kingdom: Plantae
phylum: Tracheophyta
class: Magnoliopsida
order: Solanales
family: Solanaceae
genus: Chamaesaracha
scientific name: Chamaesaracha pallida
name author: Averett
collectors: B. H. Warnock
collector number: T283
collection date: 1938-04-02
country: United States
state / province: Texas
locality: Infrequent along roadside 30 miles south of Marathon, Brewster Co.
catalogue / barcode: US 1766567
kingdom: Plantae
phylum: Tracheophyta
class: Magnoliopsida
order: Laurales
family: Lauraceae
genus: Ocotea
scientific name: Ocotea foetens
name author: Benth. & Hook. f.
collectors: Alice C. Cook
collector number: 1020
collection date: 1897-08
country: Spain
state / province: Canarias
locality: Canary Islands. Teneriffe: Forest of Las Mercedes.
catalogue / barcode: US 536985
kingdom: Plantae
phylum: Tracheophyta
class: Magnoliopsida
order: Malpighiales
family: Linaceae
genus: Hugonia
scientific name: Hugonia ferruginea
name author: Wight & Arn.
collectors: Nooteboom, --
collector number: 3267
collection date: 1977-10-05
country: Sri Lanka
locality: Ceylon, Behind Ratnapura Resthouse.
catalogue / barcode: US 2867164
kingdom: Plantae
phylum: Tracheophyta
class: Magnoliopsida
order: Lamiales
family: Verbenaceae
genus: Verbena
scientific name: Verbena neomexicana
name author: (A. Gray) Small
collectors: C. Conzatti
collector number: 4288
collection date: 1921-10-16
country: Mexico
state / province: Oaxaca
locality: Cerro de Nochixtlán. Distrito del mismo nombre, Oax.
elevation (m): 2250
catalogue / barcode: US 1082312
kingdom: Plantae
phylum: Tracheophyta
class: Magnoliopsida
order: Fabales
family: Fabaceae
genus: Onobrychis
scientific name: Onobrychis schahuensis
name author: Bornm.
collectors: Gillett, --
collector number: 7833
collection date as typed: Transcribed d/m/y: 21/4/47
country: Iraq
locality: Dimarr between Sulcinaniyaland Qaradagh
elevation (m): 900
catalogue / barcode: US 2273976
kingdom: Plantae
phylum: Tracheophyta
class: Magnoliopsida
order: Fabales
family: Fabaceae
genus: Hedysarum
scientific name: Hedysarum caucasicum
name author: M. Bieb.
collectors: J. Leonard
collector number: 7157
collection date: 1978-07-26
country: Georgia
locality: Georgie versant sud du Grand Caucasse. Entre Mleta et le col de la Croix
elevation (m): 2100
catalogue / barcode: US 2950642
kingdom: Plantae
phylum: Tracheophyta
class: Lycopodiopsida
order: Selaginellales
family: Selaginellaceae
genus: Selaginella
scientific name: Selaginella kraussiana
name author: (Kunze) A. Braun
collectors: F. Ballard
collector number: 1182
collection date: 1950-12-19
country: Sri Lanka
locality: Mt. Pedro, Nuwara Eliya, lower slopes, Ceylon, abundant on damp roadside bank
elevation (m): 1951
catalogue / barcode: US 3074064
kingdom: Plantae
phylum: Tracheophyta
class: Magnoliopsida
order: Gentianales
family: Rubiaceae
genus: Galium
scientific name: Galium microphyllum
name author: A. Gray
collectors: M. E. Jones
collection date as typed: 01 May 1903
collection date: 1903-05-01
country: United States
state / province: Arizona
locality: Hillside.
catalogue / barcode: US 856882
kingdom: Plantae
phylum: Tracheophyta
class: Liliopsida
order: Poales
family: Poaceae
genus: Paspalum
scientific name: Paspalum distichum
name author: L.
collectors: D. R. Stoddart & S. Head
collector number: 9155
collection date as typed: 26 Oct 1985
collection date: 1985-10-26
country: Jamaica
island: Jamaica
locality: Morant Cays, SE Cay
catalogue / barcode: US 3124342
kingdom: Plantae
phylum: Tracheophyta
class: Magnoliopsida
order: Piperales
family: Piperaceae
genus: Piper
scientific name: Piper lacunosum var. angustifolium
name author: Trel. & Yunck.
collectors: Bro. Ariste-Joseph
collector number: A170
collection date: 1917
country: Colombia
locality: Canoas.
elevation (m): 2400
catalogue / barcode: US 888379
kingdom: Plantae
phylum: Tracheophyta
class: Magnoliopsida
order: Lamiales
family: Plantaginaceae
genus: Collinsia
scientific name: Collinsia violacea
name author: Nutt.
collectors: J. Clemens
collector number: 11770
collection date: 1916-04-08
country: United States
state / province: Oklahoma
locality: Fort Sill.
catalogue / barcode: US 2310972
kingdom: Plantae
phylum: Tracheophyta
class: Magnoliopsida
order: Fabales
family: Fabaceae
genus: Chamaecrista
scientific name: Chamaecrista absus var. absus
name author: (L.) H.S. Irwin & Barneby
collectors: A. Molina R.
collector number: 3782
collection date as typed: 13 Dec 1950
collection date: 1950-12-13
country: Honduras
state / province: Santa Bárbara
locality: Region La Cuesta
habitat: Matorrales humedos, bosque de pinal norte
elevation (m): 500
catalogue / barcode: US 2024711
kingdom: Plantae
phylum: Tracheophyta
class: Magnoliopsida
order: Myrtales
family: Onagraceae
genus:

__________

Repeat the data beginning at the line that has "genus: Selaginella" and stopping after the line that has "elevation (m): 500", with every "locality" swapped for "site" and nothing else altered.

* Task response
genus: Selaginella
scientific name: Selaginella kraussiana
name author: (Kunze) A. Braun
collectors: F. Ballard
collector number: 1182
collection date: 1950-12-19
country: Sri Lanka
site: Mt. Pedro, Nuwara Eliya, lower slopes, Ceylon, abundant on damp roadside bank
elevation (m): 1951
catalogue / barcode: US 3074064
kingdom: Plantae
phylum: Tracheophyta
class: Magnoliopsida
order: Gentianales
family: Rubiaceae
genus: Galium
scientific name: Galium microphyllum
name author: A. Gray
collectors: M. E. Jones
collection date as typed: 01 May 1903
collection date: 1903-05-01
country: United States
state / province: Arizona
site: Hillside.
catalogue / barcode: US 856882
kingdom: Plantae
phylum: Tracheophyta
class: Liliopsida
order: Poales
family: Poaceae
genus: Paspalum
scientific name: Paspalum distichum
name author: L.
collectors: D. R. Stoddart & S. Head
collector number: 9155
collection date as typed: 26 Oct 1985
collection date: 1985-10-26
country: Jamaica
island: Jamaica
site: Morant Cays, SE Cay
catalogue / barcode: US 3124342
kingdom: Plantae
phylum: Tracheophyta
class: Magnoliopsida
order: Piperales
family: Piperaceae
genus: Piper
scientific name: Piper lacunosum var. angustifolium
name author: Trel. & Yunck.
collectors: Bro. Ariste-Joseph
collector number: A170
collection date: 1917
country: Colombia
site: Canoas.
elevation (m): 2400
catalogue / barcode: US 888379
kingdom: Plantae
phylum: Tracheophyta
class: Magnoliopsida
order: Lamiales
family: Plantaginaceae
genus: Collinsia
scientific name: Collinsia violacea
name author: Nutt.
collectors: J. Clemens
collector number: 11770
collection date: 1916-04-08
country: United States
state / province: Oklahoma
site: Fort Sill.
catalogue / barcode: US 2310972
kingdom: Plantae
phylum: Tracheophyta
class: Magnoliopsida
order: Fabales
family: Fabaceae
genus: Chamaecrista
scientific name: Chamaecrista absus var. absus
name author: (L.) H.S. Irwin & Barneby
collectors: A. Molina R.
collector number: 3782
collection date as typed: 13 Dec 1950
collection date: 1950-12-13
country: Honduras
state / province: Santa Bárbara
site: Region La Cuesta
habitat: Matorrales humedos, bosque de pinal norte
elevation (m): 500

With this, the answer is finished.